*EXERCISE:*
In the listing that follows, count every line holding the word "across" and give only the count.

*MATERIAL SHOWN:*
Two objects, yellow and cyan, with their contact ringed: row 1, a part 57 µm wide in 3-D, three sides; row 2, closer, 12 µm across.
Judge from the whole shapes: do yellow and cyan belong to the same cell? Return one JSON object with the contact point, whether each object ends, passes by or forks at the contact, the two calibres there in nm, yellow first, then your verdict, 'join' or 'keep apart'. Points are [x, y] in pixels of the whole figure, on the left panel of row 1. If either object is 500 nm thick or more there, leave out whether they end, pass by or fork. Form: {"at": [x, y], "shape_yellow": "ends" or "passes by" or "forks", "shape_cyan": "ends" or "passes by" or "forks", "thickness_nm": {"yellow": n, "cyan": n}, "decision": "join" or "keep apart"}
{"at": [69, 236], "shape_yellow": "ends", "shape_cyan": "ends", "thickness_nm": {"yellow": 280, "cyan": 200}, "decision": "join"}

---

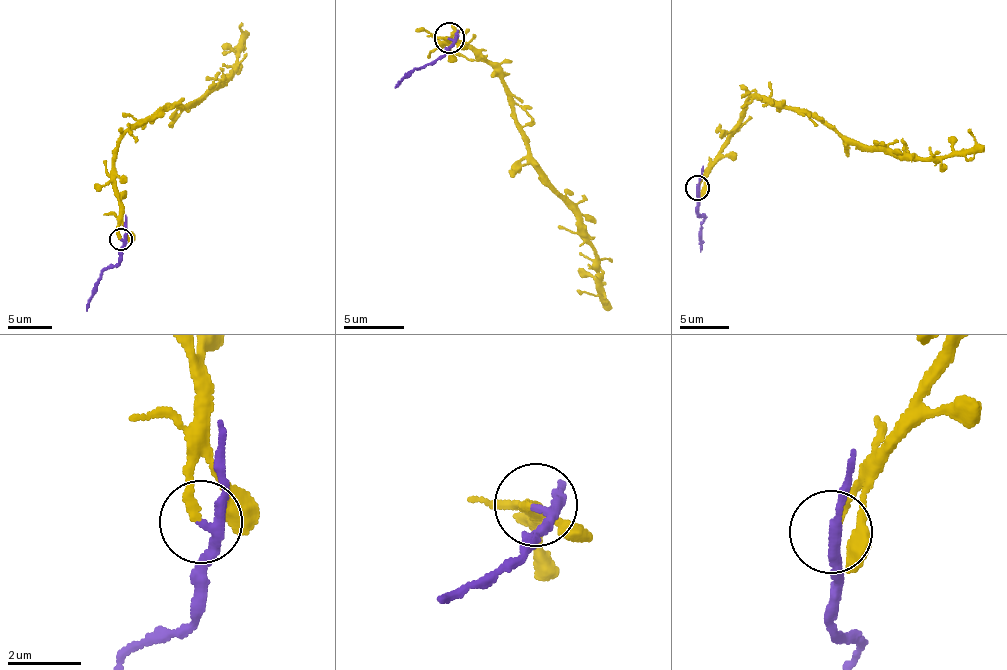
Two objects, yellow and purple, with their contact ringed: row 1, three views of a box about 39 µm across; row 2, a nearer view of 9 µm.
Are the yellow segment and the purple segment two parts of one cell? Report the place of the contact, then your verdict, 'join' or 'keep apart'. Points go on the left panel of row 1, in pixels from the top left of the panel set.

*ANSWER BELOW:*
2